Marc Chagall was one of the most prolific and celebrated artists of the 20th Century. With a distinctive artistic vision and unique style, the artist created poetic and dreamlike images that are filled with the themes of love, memory, nostalgia and fantasy. Born and raised in a rural town called Vitebsk in Russia, Chagall, at the age of 24, travelled to Paris for the first time. This visit was seminal for the young artist as he met many of the leading figures of the avant-garde art world, which transformed his art. Chagall’s Russian and Jewish heritage held a central position in his art for the entirety of his life, generating an intensely personal artistic iconography that sets his work apart from other artists of the time.
Painted in 1959, Marc Chagall’s Les amoureux à la palette is a bold depiction of a man and a nude woman, standing under a deep blue sky before an easel adorned with a glowing crescent shaped moon and the forms of what appear to be loosely-drawn flowers. Steeped in romance, the amorous couple in Les amoureux à la palette are most likely the figures of the artist, Chagall and his wife, Valentina. Combining the themes of love and painting, this work encapsulates the central concerns of Chagall’s art, creating a beautifully romantic and deeply poetic image.

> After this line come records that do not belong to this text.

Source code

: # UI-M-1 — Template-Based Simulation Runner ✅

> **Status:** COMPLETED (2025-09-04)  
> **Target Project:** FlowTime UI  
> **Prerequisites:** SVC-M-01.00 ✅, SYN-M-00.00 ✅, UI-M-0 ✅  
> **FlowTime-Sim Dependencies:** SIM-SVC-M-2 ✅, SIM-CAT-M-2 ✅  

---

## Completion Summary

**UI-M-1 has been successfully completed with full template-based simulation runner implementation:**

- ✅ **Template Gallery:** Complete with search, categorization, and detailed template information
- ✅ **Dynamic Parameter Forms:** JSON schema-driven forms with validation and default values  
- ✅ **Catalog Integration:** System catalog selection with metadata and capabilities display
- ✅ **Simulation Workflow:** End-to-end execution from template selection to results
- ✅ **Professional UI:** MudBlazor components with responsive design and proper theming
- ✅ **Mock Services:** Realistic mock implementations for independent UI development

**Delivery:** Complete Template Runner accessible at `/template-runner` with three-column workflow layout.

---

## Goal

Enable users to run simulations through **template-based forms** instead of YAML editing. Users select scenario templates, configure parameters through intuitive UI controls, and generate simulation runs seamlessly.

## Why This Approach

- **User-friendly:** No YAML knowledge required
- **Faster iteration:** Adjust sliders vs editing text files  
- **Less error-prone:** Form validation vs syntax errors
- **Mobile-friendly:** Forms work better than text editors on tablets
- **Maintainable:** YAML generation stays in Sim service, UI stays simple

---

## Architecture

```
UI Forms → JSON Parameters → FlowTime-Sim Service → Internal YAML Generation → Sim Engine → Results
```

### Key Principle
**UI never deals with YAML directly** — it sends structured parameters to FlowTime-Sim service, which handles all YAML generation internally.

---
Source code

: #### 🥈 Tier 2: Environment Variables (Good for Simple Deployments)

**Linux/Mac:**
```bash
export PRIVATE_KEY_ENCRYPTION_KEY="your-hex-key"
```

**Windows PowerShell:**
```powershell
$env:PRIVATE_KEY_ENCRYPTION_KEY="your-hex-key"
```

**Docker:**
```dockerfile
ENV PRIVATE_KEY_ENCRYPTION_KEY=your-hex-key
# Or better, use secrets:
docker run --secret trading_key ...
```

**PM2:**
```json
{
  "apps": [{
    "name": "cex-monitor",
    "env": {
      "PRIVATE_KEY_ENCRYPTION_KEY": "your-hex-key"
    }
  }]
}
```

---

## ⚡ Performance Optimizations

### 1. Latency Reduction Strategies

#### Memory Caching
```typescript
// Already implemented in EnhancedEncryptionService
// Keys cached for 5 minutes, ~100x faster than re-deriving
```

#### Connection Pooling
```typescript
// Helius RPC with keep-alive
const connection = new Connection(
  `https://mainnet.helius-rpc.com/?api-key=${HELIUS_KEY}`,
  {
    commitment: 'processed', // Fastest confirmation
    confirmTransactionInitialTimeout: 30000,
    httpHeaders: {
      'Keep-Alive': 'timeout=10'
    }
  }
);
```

Love is one the abiding themes of Chagall’s art and this is exemplified in Les amoureux à la palette. Chagall believed that, ‘In [love] lies the true Art: from it comes my technique, my religion… All other things are a sheer waste of energy, waste of means, waste of life, of time… Art, without Love – whether we are ashamed or not to use that well-known word – such a plastic art would open the wrong door’ (Chagall quoted in J. Baal-Teshuva, ed., Chagall: A Retrospective, exh. cat., New York, 1995, p. 179). At the time that he painted Les amoureux à la palette, Chagall was blissfully in love with his second wife, Valentina Brodsky, who was known as Vava. In 1944, while exiled in America for the duration of the Second World War, Chagall’s beloved first wife Bella Rosenfeld died of an infection. After months of anguish and despair, he met Virginia McNeil, with whom the artist spent 7 years. Their relationship however, ended abruptly and in 1952, Chagall met Vava. The couple married just a few months after meeting. This new love provided Chagall with a much longed for stability and complete happiness for the rest of his life. The pair lived in Vence, an idyllic hillside town in the South of France and it was here that Chagall’s art flourished once again.
In 1959, the year that Chagall painted Les amoureux à la palette, the artist was considered one of the world’s greatest living artists, having achieved global renown and widespread critical acclaim. Large exhibitions of his work had been held in prestigious museums across the world and in 1959, a retrospective was held at the Musée des Arts Decoratifs, at the Musée du Louvre, Paris. Remembered as one of the great masters of the 20th Century, Chagall’s work continues to enthral, fascinate and inspire viewers today.